Wow, Zeynep said, Let’s make it heavy, deep real immediate and dramatic. Focus a lens. Floodlight or spotlight? Yes, said Devina, Shine a light on illuminated skin with sharp bamboo needles dipped in Sumi ink.

Focus on an existential puzzle palace… Our memories make us who we are … They define our values and character … We cultivate memory’s history to sustain our lives.

Everyone builds their sandcastle with layered memories. Everyone works on his or her own personal puzzle.

I’m going to need your help with inner dialogue where characters reveal their insecurity and strength, their desire for self-preservation with values like love truth beauty compassion instinct and intuition because they have to survive.

As Rita and Tran know if you survive you are a WINNER. Life loves a winner.
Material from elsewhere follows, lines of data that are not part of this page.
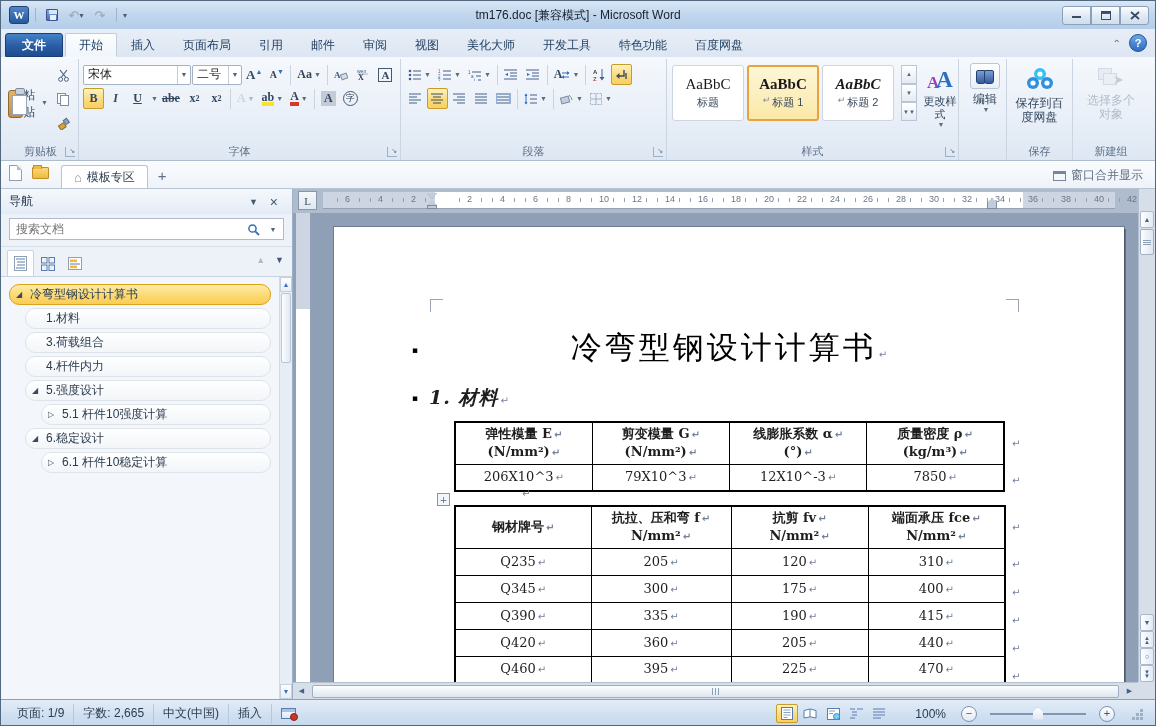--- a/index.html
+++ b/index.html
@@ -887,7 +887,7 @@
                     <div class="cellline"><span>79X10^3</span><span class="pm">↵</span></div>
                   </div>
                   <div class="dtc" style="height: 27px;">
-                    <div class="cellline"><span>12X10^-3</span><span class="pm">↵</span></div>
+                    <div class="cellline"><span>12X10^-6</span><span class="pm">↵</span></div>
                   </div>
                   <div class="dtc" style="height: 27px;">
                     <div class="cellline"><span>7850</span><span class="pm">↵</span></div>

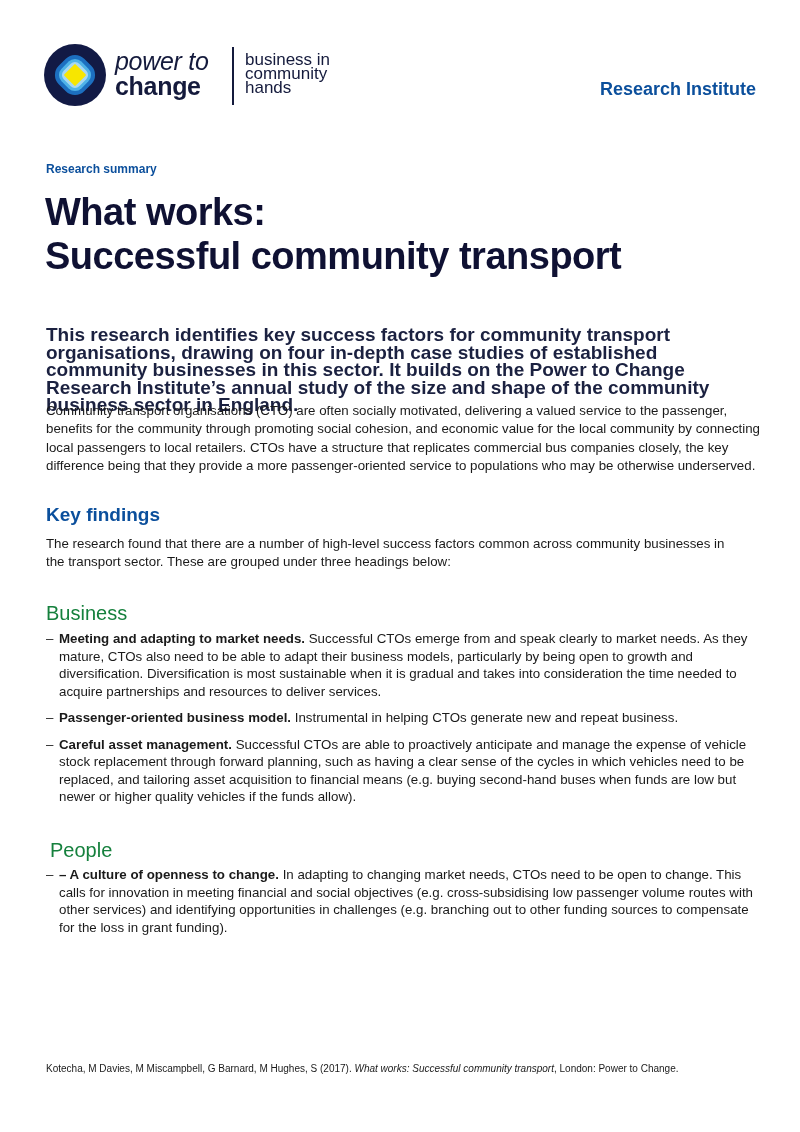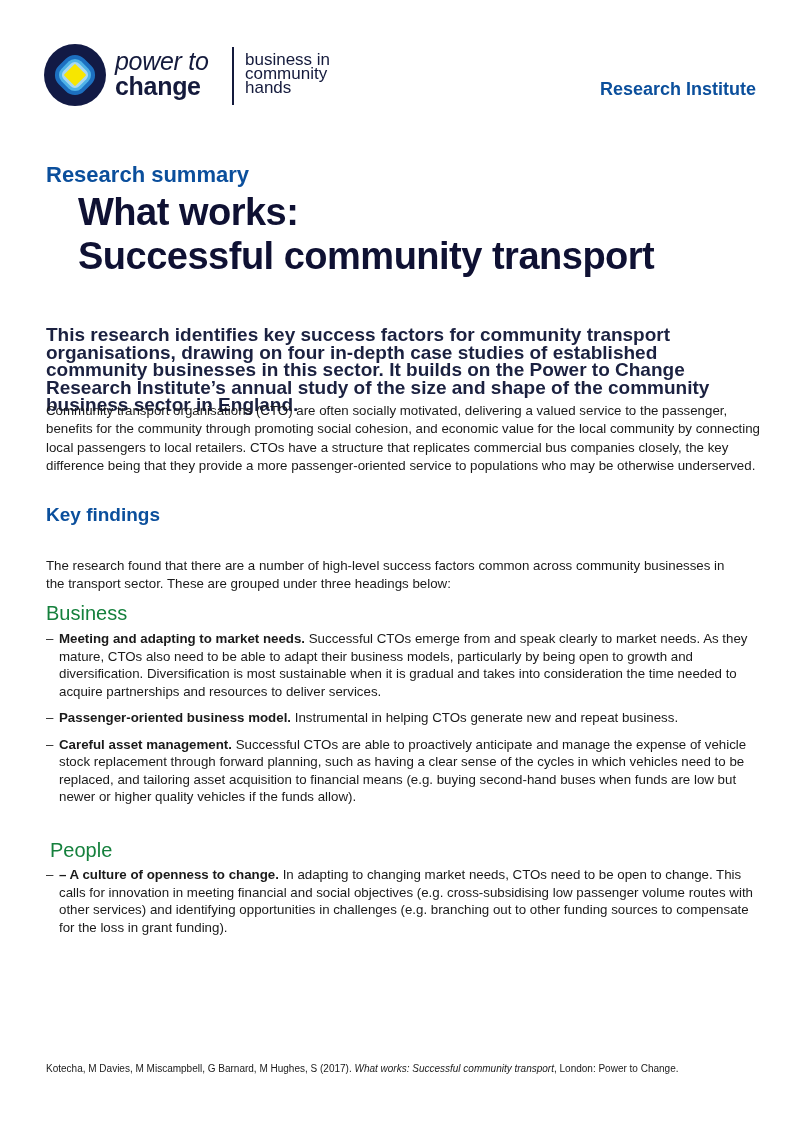--- a/index.html
+++ b/index.html
@@ -17,7 +17,7 @@
 
   .institute { right: 44px; top: 79px; font-size: 18px; font-weight: bold; color: #0b4f9c; }
 
-  .kicker { left: 46px; top: 162px; font-size: 22px; font-weight: bold; color: #0b4f9c; }
+  .kicker { left: 46px; top: 162px; font-size: 12px; font-weight: bold; color: #0b4f9c; }
   .title { left: 45px; top: 190px; font-size: 38px; font-weight: bold; color: #0f1133; line-height: 44px; letter-spacing: -0.5px; margin-left: 33px; }
   .title div { white-space: nowrap; }
 

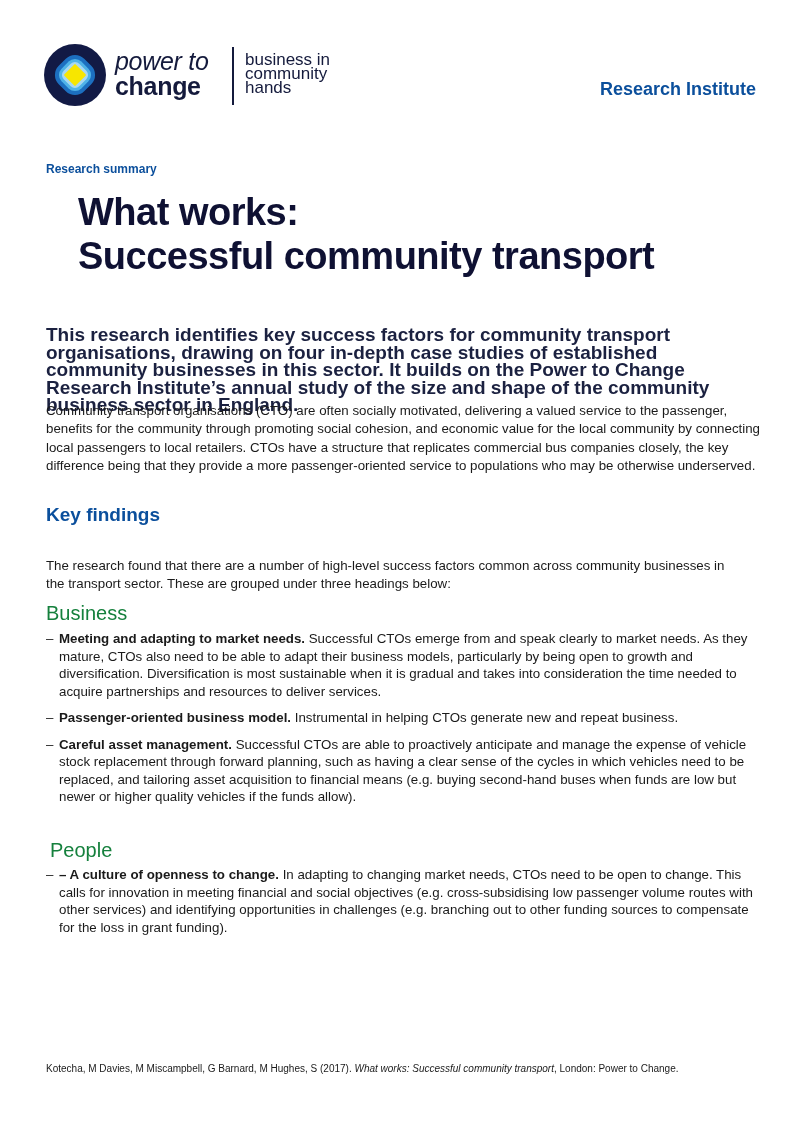--- a/index.html
+++ b/index.html
@@ -18,7 +18,7 @@
   .institute { right: 44px; top: 79px; font-size: 18px; font-weight: bold; color: #0b4f9c; }
 
   .kicker { left: 46px; top: 162px; font-size: 12px; font-weight: bold; color: #0b4f9c; }
-  .title { left: 45px; top: 190px; font-size: 38px; font-weight: bold; color: #0f1133; line-height: 44px; letter-spacing: -0.5px; margin-left: 33px; }
+  .title { left: 45px; top: 190px; font-size: 38px; font-weight: bold; color: #0f1133; line-height: 44px; letter-spacing: -0.5px; }
   .title div { white-space: nowrap; }
 
   .lead { left: 46px; top: 326px; width: 700px; font-size: 19px; font-weight: bold; color: #1b2140; line-height: 17.5px; }

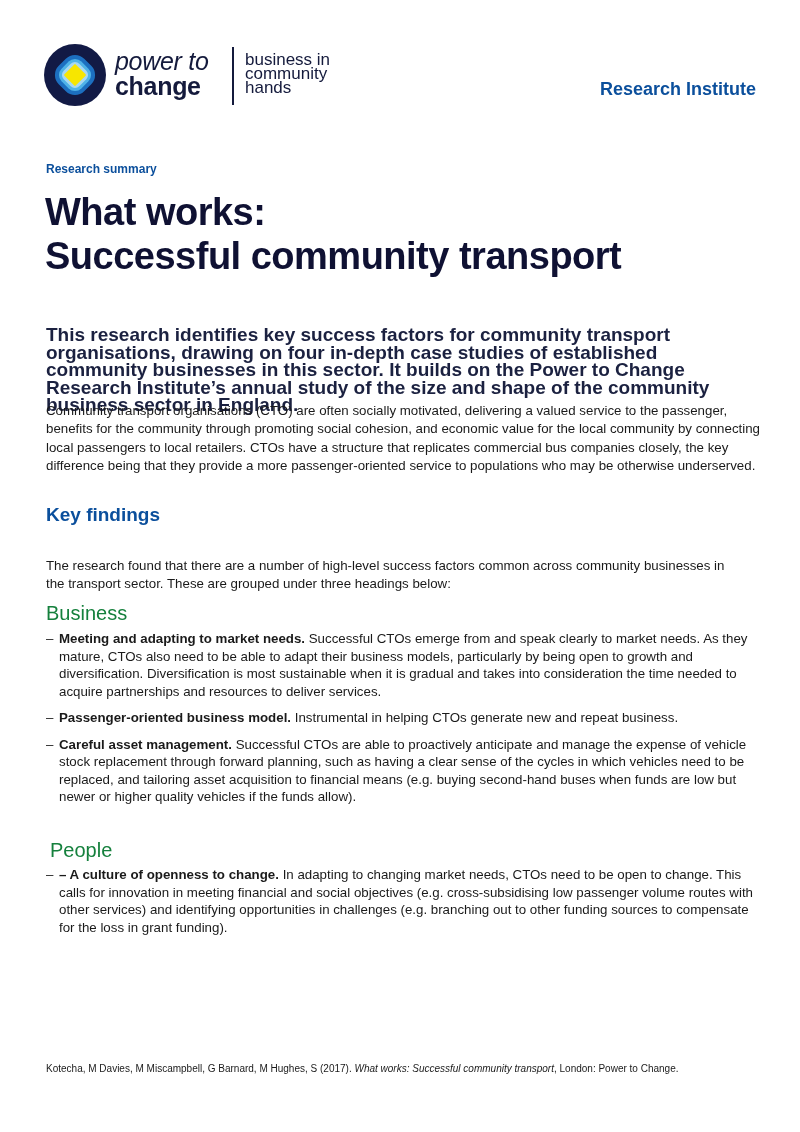--- a/index.html
+++ b/index.html
@@ -25,7 +25,7 @@
   .intro { left: 46px; top: 402px; width: 715px; font-size: 13.3px; color: #1a1a1a; line-height: 18.3px; }
 
   .h2 { left: 46px; top: 504px; font-size: 19px; font-weight: bold; color: #0b4f9c; }
-  .kf-text { left: 46px; top: 557px; width: 700px; font-size: 13.3px; color: #1a1a1a; line-height: 18.3px; }
+  .kf-text { left: 46px; top: 535px; width: 700px; font-size: 13.3px; color: #1a1a1a; line-height: 18.3px; }
 
   .h3 { font-size: 20px; color: #15803d; }
   .h3-business { left: 46px; top: 602px; }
The soft machine loves a winner. Survivors want to prolong the inevitable, said Death. Some want fame. Some want recognition. Some could care less and don’t try. Fail better. Do.

Let’s see their fears and strengths, said Leo  ... Their fear of hungry ghosts & the poverty of food, love, and security is strong, said Devina, Strength and trust releases ego and expectations  ... all the expectations are external  ... circumstances outside character affect their psyche  ... environment affects silly humans  ... smart humans affect their environment  ... see their struggle to accept their authenticity. It requires courage.

See their fear and courage when alone with others … see their courage accepting loss forever  ... see their fear of starvation on physical, emotional, spiritual and psychological levels  ... see their courage of adventure.

Write one true sentence. See their skill to write short sentences, said Omar.